Note: Modelling a curtain panel family with multiple materials (without using nested families) results in incorrect quantities.
Delivery of Industrialized Information to the Building Industry
With the placement of the prefabrication type-list parameter (and any required additional parameters) on modules and on each panel within the façade, we can count, analyze, and translate information connected to the modulation project to the building industry via IFC.
Automized Parameter Placement
Automatization of the parameter placement to elements within modules is done using our coordination tool, and checked through specific filtered views in Revit. In Revit 2018 we also have the ability to tie the parameter to groups as entities and schedule them.
The coordination tool can copy and monitor the module type code and module instance ID from the placeholder family instance to the group and all of its elements members. Note that it’s important to set up the parameters to “values can vary by group instance” to have an instance ID on every element inside a group. Panel parameter placement is type based and checked within the façade file before exporting.
To the Building Industry
Using the type-list parameter values we can create filters and module-specific views in Solibri allowing the efficient and visual communication of the modulation strategy between the project team and the building industry. Using exports from the discipline model and the module models, we can deliver specific information types catered to the needs of the recipients.
Construction Sequence Control
Using the information contained in models, which have been aligned directly with the industrialization strategy, we can connect modules, panels, and all other elements with the critical path and using Navisworks or Synchro simulate the expected industrialized construction sequence, ensuring full control of the assembly before it begins on-site.
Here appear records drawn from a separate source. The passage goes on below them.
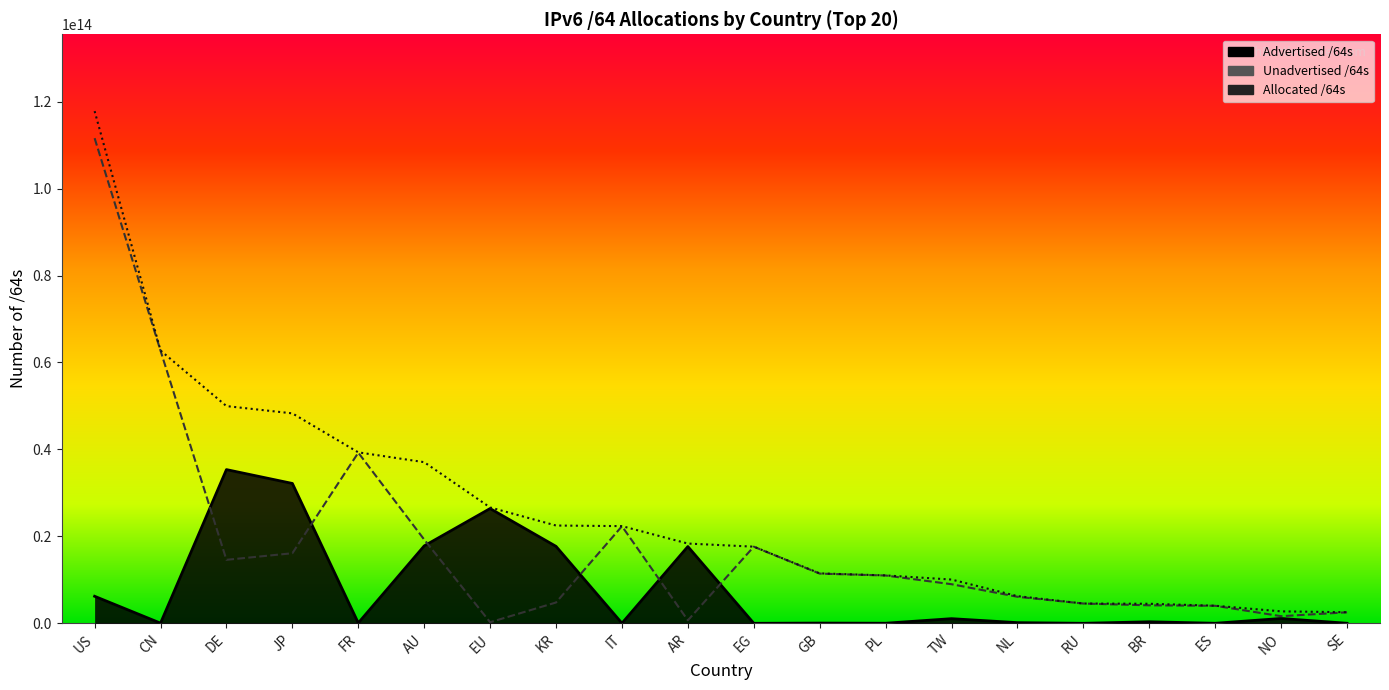

Which series has the largest total across all categories?

Allocated /64s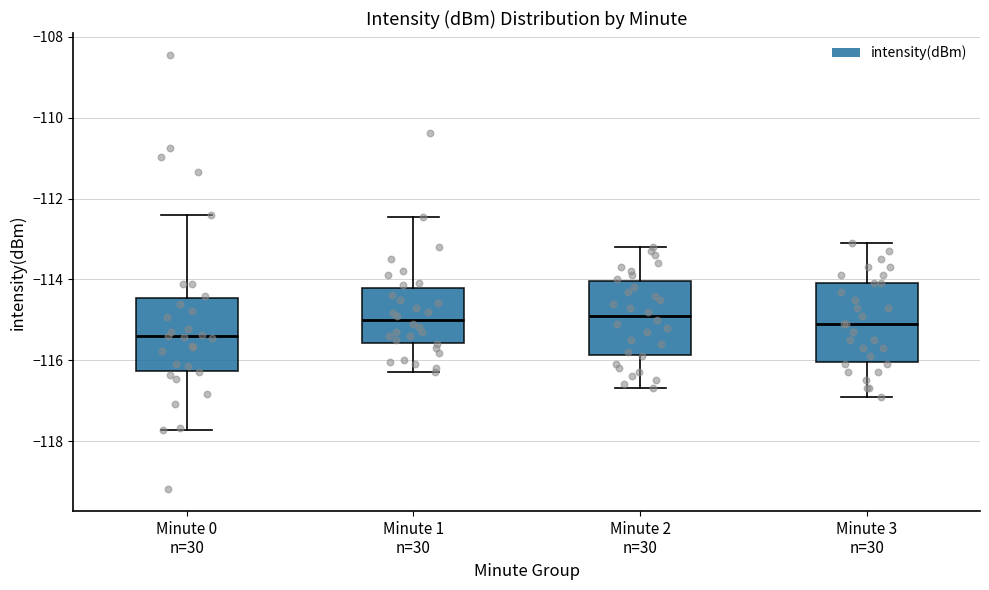

Where is the upper edge of the box for Minute 0 n=30 on the y-axis? The values are not printed on the chart, so give them approximately, as read against the axis.

-114.4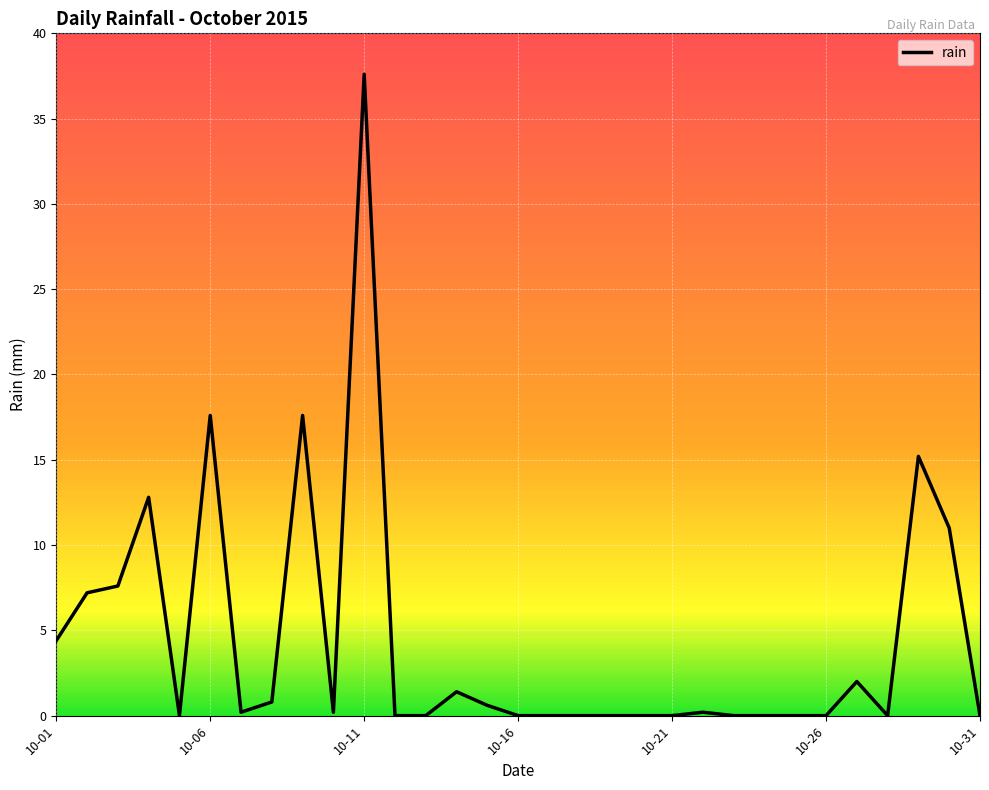

What is the difference between the second highest and minimum values?

17.6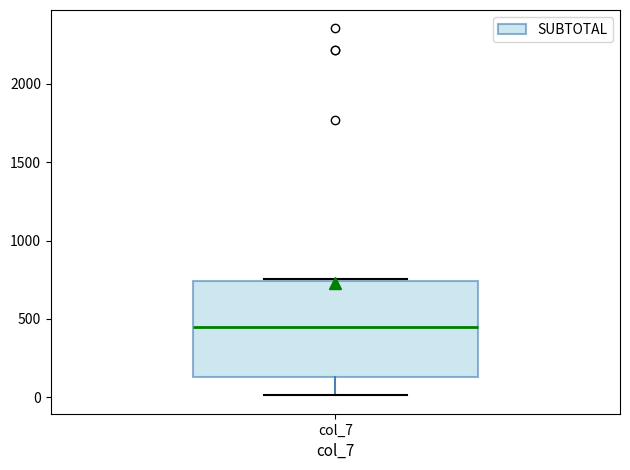

Transcribe this box plot: give where the median line is, the range the box spans, and where the two whiskers end, as read against the y-axis. The values are not printed on the chart, so give them approximately, as read against the axis.

median 450, box 150 to 750, whiskers 0 to 750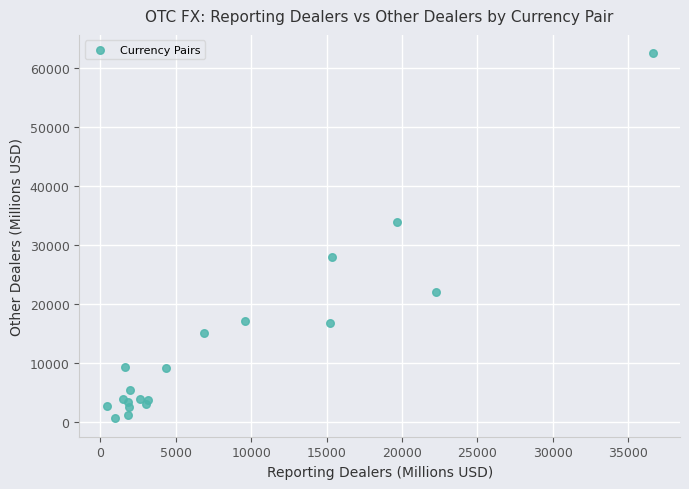

What Y value in the scatter plot is closest to 31557?

33889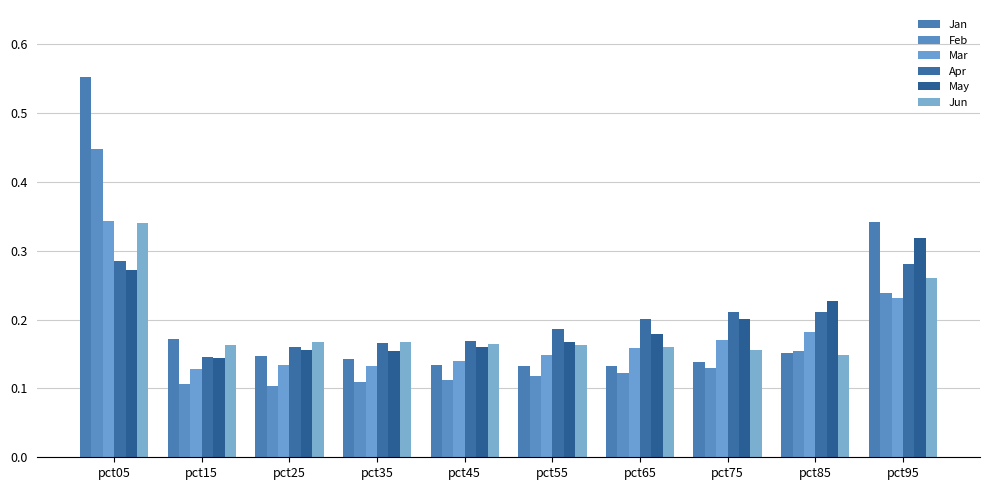

What is the value of the Jun bar at the 8th from the left?

0.2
The resulting methodology for cross-discipline industrialization has allowed us to develop a traditional BIM with repeating layouts into a set of modular and panelized components whilst upholding the architectural, analytical, and visualization demands of the overall project. Through automization we have increased our ability to be effective, assure the strategy, allow adaption, and provide appropriate information between disciplines and to the building industry. In adapting to new workflows we aim to better align ourselves with an evolving building industry moving towards manufacturing: the creation and assembly of parts.
Bridget White is originally from New Zealand, and completed an honors degree in Architecture at Victoria University in 2006. After beginning her career working in New Zealand she moved to Norway to start at one of the country’s largest practices, Nordic Office of Architecture. She is an architect, Breeam AP, BIM manager, and BIM coordinator for large-scale airports, hospitals, schools, national governmental facilities, and transportation hubs. She is part of a team of experts at Nordic using a wide range of Autodesk products and implementing new office workflows involving complex analysis, virtual reality, integrated sustainability, and streamlining the flow of information between architects and the building industry.
Kristoffer Tungland started as an electrician and later completed electrical engineering education in Bergen, Norway. He likes to solve and program processes, which are often performed repeatedly, to get a better flow in the design phase. He has experience with the construction process and uses it in combination with programming to solve disciplinary and interdisciplinary challenges. He works daily with customization and an add-in for Revit in the company and for projects.